Ecco perché anche oggi in pieno tsunami Coronavirus possiamo sostenere che l’offerta turistica delle piccole destinazioni potrebbe essere la prima a ripartire dopo il lockdown per due motivi:

  1. Rispecchia in toto quanto scritto poco fa: uno stile di vita attento al benessere psico-fisico delle persone
  2. Perché in un contesto in cui il 25% degli operatori turistici in-destinazione rischia il fallimento è anche vero che molto probabilmente il turismo nel nostro paese riprenderà piede grazie agli spostamenti interni Italia-Italia. E in questa ottica è facile immaginare che i movimenti avverranno dai grandi centri urbani in direzione della miriade di piccole gemme che riempiono la penisola e le sue isole.

In Europa il trend pre-crisi era già in linea con quanto sostengo al punto 2, infatti secondo dati Trivago 2019, il 60% dei flussi turistici sono di tipo domestico (a livello continentale) mentre la ricerca “Viaggi e vacanze” dell’ISTAT parla del 76% di viaggiatori italiani che rimangono nel bel paese (con una flessione negativa del 12% rispetto all’anno precedente).

È difficile dubitare del fatto che, mai come adesso, gli Italiani saranno ancora più spinti a scoprire il loro stesso paese.

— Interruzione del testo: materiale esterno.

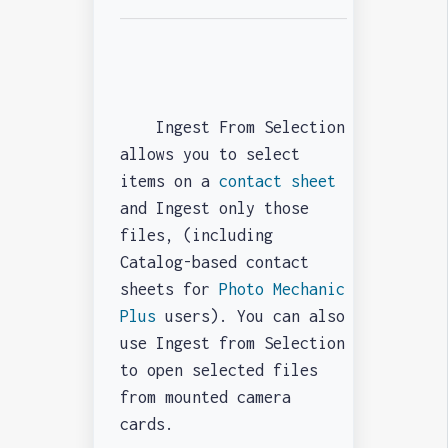
Ingest From Selection
allows you to select
items on a
contact sheet
and Ingest only those
files, (including
Catalog-based contact
sheets for
Photo Mechanic
Plus
users). You can also
use Ingest from Selection
to open selected files
from mounted camera
cards.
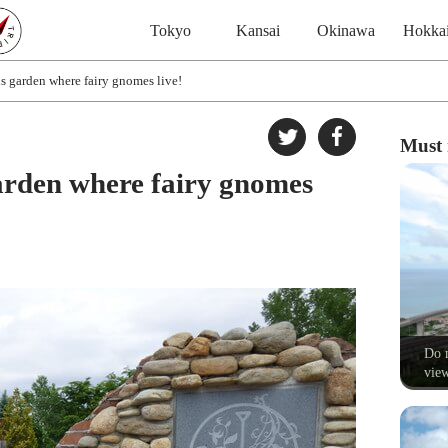
Tokyo
Kansai
Okinawa
Hokka
s garden where fairy gnomes live!
Must 
arden where fairy gnomes
Do n
view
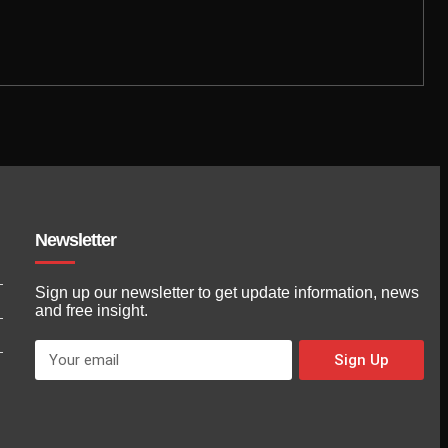
Newsletter
Sign up our newsletter to get update information, news
and free insight.
Sign Up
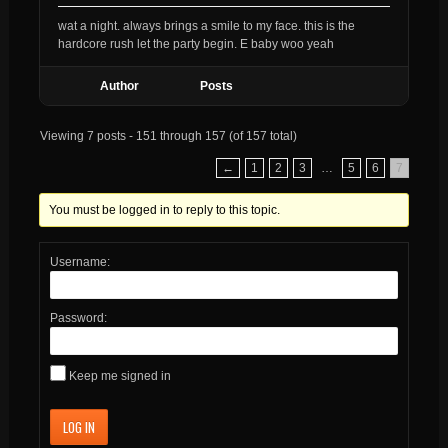
wat a night. always brings a smile to my face. this is the
hardcore rush let the party begin. E baby woo yeah
Author
Posts
Viewing 7 posts - 151 through 157 (of 157 total)
←
1
2
3
…
5
6
7
You must be logged in to reply to this topic.
Username:
Password:
Keep me signed in
LOG IN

Il nostro paese. Sempre a livello europeo, i dati Trivago supportano e confermano l’idea per cui i cittadini del nostro continente sono i più attratti dalle destinazioni meno battute.

In conclusione… beh, forse una conclusione adesso non c’è, troppa incertezza sul futuro ma possiamo immaginare con una certa cognizione di causa che qualche spiraglio in fondo al tunnel comincia ad intravedersi.

Il post-pandemia sarà la stagione delle destinazioni dell’undertourism italiane. Borghi, aree rurali, cittadine di provincia, paesi di montagna, spiagge insolite, località termali: sarà il vostro momento!